The J-1 Visa, also know as the Exchange Visitor visa, is in the non-immigrant category according to the USCIS. The visa is approved for individuals to participate and work in study based exchange programs in the United States. In most cases, J-1 visas are valid for two years.
Why is it Difficult to file an I-485 application under J-1 Status?
Technically, J-1 visa holders are not allowed to apply for a green card in the United States because of the stipulations of the J-1 visa application. For example, because it is a cultural exchange visa, the applicant must also affirm in their visa application that they plan on returning to their home country once the visa expires. That way, the exchange favors both nations, as the skills the individual learns in America will be brought back to their country of origin.

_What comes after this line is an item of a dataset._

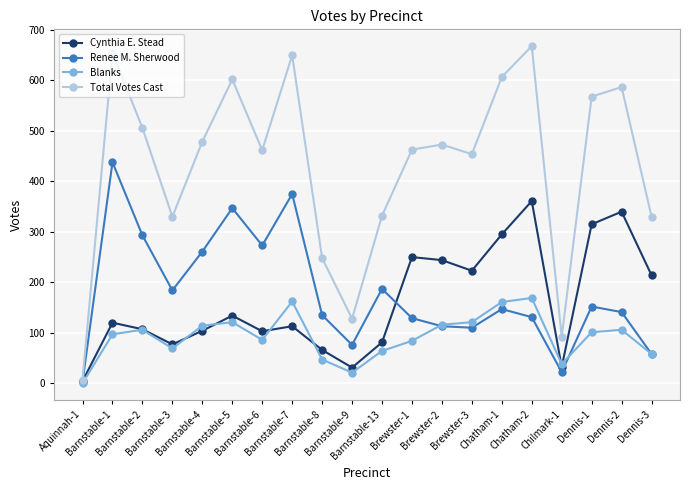

What is the difference between the maximum and minimum values in the Total Votes Cast series?

661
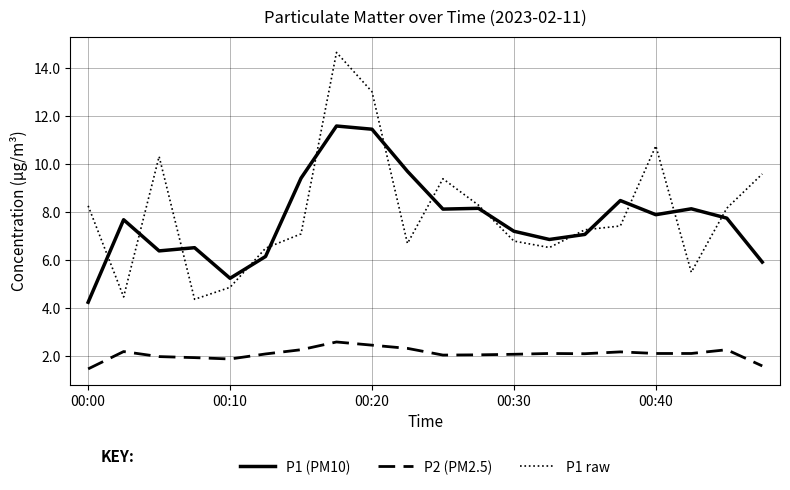

What is the difference between the maximum and minimum values in the P1 (PM10) series?

7.4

Additionally, the J-1 is a non-immigrant visa, and although not the same as an H1-B, both visa types are not “dual intent”, meaning that you cannot apply for permanent residence when you have already pledged to return to your country upon its approval.
Applying for a Waiver
The INA specifically states under Section 212(e) that there is a foreign residence requirement (you must return to your country for 2 years before applying for a green card) for J-1 holders if:
- The U.S. government has designated your home country as having few people with the skill set and experience in your particular occupation or field
- You have been medically trained in the U.S. as a resident
- The program the J-1 holder participated in was financed by their home government
If you meet such conditions, you can apply for the USCIS Form I-612, Application for Waiver of the Foreign Residence Requirement. If your waiver is granted, you will be able to then have an immigrant petition filed on your behalf and start the I-485 application process.
Conditionality for Filing the I-612
Not everyone will be able to apply for the waiver. Applicants need to be able to prove one of the following in their application:
- That they can demonstrate to the U.S. government that returning to their home country will incur significant financial hardship
- That they can demonstrate to the U.S. government that returning to their home country could put them at risk of persecution because of political beliefs
- They have provided a “No Objection” letter from their home country which specifies that their country of origin does not object to them staying in the U.S.
The filing fee for Form I-612 is 930 USD.